Very nice story.Egypt just done well in basketball,now this in tennis.Sports are great for the youth of the country,it helps their mind aswell as their bodies.Its also nice to see her so proud of her country,it sounds like even if she makes the big time she will always stay in Egypt.


----------



## MaidenScotland (Jun 6, 2009)

windsong said:


> Very nice story.Egypt just done well in basketball,now this in tennis.Sports are great for the youth of the country,it helps their mind aswell as their bodies.Its also nice to see her so proud of her country,it sounds like even if she makes the big time she will always stay in Egypt.




I am 99% certain she will not stay in Egypt.. 

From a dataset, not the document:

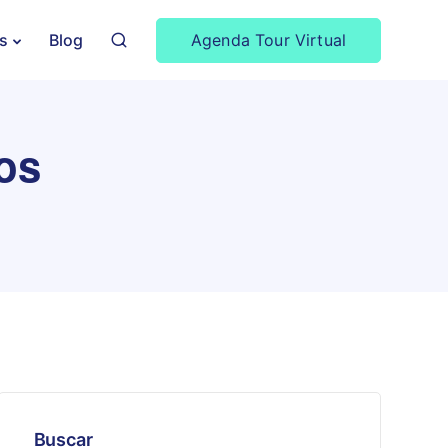
Agenda Tour Virtual
s
Blog
os
Buscar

It is a great story however in a population of 80 plus million there must be thousand of youths who are good at sport and will never get the opportunity to shine due to the social class system here..no money no sport


----------



## aykalam (Apr 12, 2010)

MaidenScotland said:


> I am 99% certain she will not stay in Egypt..
> 
> 
> It is a great story however in a population of 80 plus million there must be thousand of youths who are good at sport and will never get the opportunity to shine due to the social class system here..no money no sport


specially for a sport like tennis...how many people have access to tennis courts in Egypt? 

I love the article because in Egyptian media you only hear about football, maybe squash, but there are some bright young things out there.


----------



## aykalam (Apr 12, 2010)

windsong said:


> Very nice story.Egypt just done well in basketball,now this in tennis.Sports are great for the youth of the country,it helps their mind aswell as their bodies.Its also nice to see her so proud of her country,it sounds like even if she makes the big time she will always stay in Egypt.


She's already moved to USA


----------



## MaidenScotland (Jun 6, 2009)

aykalam said:


> specially for a sport like tennis...how many people have access to tennis courts in Egypt?
> 
> I love the article because in Egyptian media you only hear about football, maybe squash, but there are some bright young things out there.




Indeed an untapped wealth of talent... 

you might be spotted playing football or basketball in the street but I would say nil chance of being spotted playing tennis.


----------



## windsong (Sep 1, 2013)

Well ofcourse to grow at your sport you have to go where the top training and money is,where you can reach your peak.Like in America we get lots of boxers from south america and Mexico.They train and live there,if there very good they make big bucks.But when their career is over many go home and live very well with the money they make,because in America the cost of living is high,and they will tax you to death.Prehaps after this young lady reaches her peak,and if she makes some decent cash,she to would head back home.Lots of people come to America make their money and head back home,it wouldnt shock me.


----------



## MaidenScotland (Jun 6, 2009)

windsong said:


> Well ofcourse to grow at your sport you have to go where the top training and money is,where you can reach your peak.Like in America we get lots of boxers from south america and Mexico.They train and live there,if there very good they make big bucks.But when their career is over many go home and live very well with the money they make,because in America the cost of living is high,and they will tax you to death.Prehaps after this young lady reaches her peak,and if she makes some decent cash,she to would head back home.Lots of people come to America make their money and head back home,it wouldnt shock me.




but what we are saying is........... there is very little chance of you ever been seen at a sport far less being plucked up and taking to where you can train.. her family is wealthy that we can guarantee.. she plays tennis,


----------